No mesmo seguimento, a doutrina é praticamente unânime. Veja, outro exemplo, pela exegese do professor Ives Gandra da Silva Martin, em que afirma que “a eficácia da norma é futura e condicionada, não podendo, pois, dar suporte a qualquer ação fiscal para fazê-la efetiva, sem lei que crie os procedimentos pertinentes para tal fim”.
Destarte, tal dispositivo não pode ser aplicado até que adquira sua eficácia técnica, ou seja, seja publicada lei ordinária regulamentando-o, necessitando-se, por conseguinte, da análise dos princípios materiais que devem nortear a norma que dará a “eficácia técnica”.
Um desses princípios, e o mais importante, é o da legalidade, que visa limitar a atuação da autoridade administrativa, tendo em vista que o disposto no Parágrafo único é claro para que possa ser desconsiderado os atos e negócios jurídicos: “observados os procedimentos a serem estabelecidos em lei ordinária”.
De mais a mais, é possível deduzir que o CTN veiculou uma norma de eficácia limitada, na medida em que a plenitude da eficácia somente será obtida após a edição da lei ordinária dispondo sobre tais procedimentos, como já enfatizado.
Isso significa que, enquanto não for devidamente editada e publicada uma lei ordinária dispondo a respeito, faltará um elemento essencial à aplicabilidade do Parágrafo único do art. 116 do CTN, sendo ilegal o ato administrativo fiscal que, nesse intervalo, pretender nele apoiar-se, como de forma contumaz, o faz.
Nessa mesma linha argumentativa, cumpre observar que tal cenário deve ser feito com supedâneo no princípio da legalidade, estando a autoridade administrativa submetida ao disposto na lei ordinária a ser criada, nada além disso, tendo em conta que esse princípio exige que a lei descreva rigorosamente os procedimentos a serem adotados pela Fazenda Pública para o lançamento do tributo, bem como as medidas a serem adotadas para o seu recolhimento e fiscalização.
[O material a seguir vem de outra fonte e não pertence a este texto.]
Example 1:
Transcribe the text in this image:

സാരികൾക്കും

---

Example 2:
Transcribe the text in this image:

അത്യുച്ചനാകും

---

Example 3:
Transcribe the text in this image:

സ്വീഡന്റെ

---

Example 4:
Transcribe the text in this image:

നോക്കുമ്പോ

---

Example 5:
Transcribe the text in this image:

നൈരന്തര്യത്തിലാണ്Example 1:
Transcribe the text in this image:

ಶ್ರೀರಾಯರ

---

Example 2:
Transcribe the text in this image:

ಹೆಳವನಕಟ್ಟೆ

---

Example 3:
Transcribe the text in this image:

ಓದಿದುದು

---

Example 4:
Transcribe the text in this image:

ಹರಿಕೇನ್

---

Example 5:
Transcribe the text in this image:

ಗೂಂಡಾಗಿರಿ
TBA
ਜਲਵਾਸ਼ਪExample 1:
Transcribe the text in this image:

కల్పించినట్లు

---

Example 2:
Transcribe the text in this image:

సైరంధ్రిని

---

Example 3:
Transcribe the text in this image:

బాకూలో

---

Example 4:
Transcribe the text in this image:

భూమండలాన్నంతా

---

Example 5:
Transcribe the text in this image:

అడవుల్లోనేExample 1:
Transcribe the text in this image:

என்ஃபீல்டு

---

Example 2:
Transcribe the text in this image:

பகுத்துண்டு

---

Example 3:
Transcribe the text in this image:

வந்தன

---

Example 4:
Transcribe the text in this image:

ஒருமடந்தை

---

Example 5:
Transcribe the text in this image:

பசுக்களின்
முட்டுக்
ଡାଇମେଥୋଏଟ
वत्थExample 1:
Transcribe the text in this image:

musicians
Ainda, cumpre acrescentar o pensamento do professor Roque Antonio Carrazza, no sentido de que “o princípio da vinculabilidade da tributação ao nível infraconstitucional, ou seja, a Administração Pública, deve, obrigatoriamente, assim que verificado o fato imponível, aplicar as leis pertinentes ao caso concreto. A eventual omissão do legislador não pode ser “superada” pelo agente fiscal. Este deve limitar-se a aplicar a lei de ofício e não “corrigir” a lei, preenchendo suas eventuais lacunas.”.
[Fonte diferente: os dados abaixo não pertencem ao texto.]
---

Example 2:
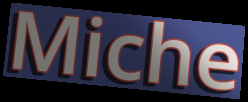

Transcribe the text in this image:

Miche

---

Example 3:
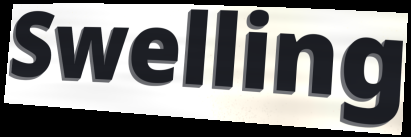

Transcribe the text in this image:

Swelling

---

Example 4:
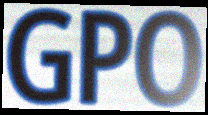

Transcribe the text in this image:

GPO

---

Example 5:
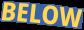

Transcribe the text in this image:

BELOW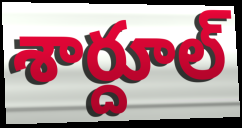
శార్దూల్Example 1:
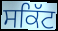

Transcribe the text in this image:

ਸਕਿੱਟ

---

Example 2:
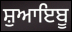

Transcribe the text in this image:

ਸ਼ੁਆਇਬੂ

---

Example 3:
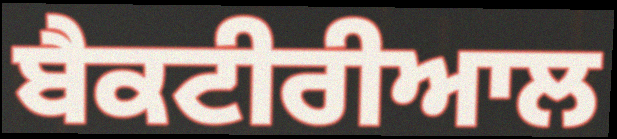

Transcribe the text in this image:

ਬੈਕਟੀਰੀਆਲ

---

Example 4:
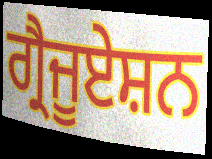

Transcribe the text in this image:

ਗ੍ਰੈਜੂਏਸ਼ਨ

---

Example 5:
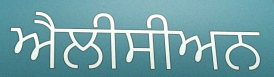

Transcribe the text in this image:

ਐਲੀਸੀਅਨ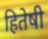
हितेषी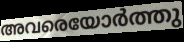
അവരെയോർത്തു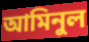
আমিনুলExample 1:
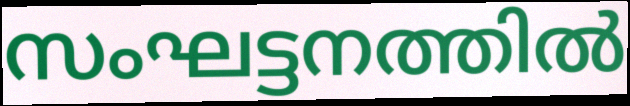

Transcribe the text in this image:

സംഘട്ടനത്തിൽ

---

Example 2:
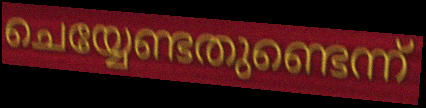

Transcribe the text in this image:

ചെയ്യേണ്ടതുണ്ടെന്ന്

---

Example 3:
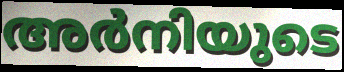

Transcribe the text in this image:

അർനിയുടെ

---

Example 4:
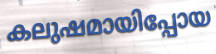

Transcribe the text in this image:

കലുഷമായിപ്പോയ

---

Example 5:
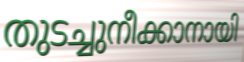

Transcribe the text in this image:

തുടച്ചുനീക്കാനായിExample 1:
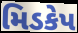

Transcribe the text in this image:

મિડકેપ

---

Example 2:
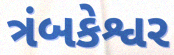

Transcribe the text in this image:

ત્રંબકેશ્વર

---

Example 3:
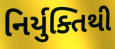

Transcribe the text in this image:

નિર્યુક્તિથી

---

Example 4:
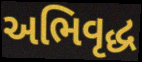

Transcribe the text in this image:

અભિવૃદ્ધ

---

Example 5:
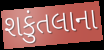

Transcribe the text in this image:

શકુંતલાનાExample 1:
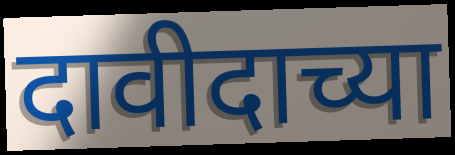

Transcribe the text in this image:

दावीदाच्या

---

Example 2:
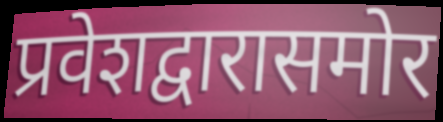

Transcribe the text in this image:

प्रवेशद्वारासमोर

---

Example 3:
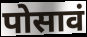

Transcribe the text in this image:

पोसावं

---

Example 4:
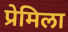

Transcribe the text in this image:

प्रेमिला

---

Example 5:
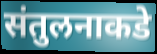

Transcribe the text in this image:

संतुलनाकडेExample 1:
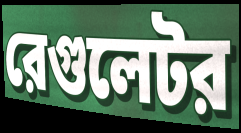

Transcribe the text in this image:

রেগুলেটর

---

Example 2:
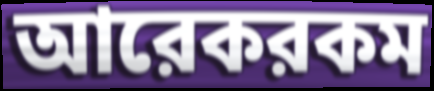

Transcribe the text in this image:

আরেকরকম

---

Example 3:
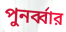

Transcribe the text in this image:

পুনর্ব্বার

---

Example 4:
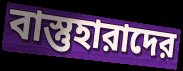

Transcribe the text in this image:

বাস্তুহারাদের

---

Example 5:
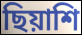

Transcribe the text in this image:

ছিয়াশি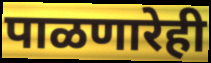
पाळणारेहीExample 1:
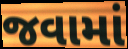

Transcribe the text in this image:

જવામાં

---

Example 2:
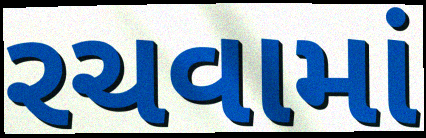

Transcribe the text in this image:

રચવામાં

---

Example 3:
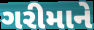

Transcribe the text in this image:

ગરીમાને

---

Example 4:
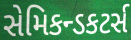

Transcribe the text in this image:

સેમિકન્ડકટર્સ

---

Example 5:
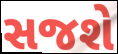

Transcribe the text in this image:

સજશેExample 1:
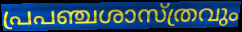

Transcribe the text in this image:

പ്രപഞ്ചശാസ്ത്രവും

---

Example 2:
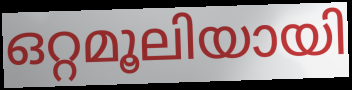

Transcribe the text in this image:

Por todo esse viés acerca do Princípio da Legalidade, todos os contribuintes possuem o direito de ver a atividade fazendária amarrada à lei, que, inclusive, deve conferir-lhes adequados meios de defesa de seus direitos constitucionais.
Dessa feita, a autoridade administrativa deve obedecer aos limites previstos em lei para efetuar a desconsideração dos atos ou negócios jurídicos que se enquadrarem nas hipóteses de dissimulação a serem consagradas por lei ordinária.
Além disso, mesmo utilizando de maneira ilegal a normativa para desconsiderar os atos ou negócios jurídicos, a Fazenda deve provar que existiram ilegalidades por parte do contribuinte, não apenas alegar, ou melhor, acusar e o contribuinte que se vire, haja vista que, a princípio, os atos e negócios jurídicos realizados são legais e válidos.
Portanto, considerando o disposto acima, para que se possa realizar um planejamento adequado, é necessário que o contribuinte contrate um especialista para evitar possíveis desconsiderações por parte da Fazenda. Pois, caso contrário, muitas vezes quando se contrata um ‘profissional’ desqualificado, o contribuinte terá que buscar um advogado especialista para arrumar os problemas que foram criados, aumentando o valor gasto pelo contribuinte no referido planejamento.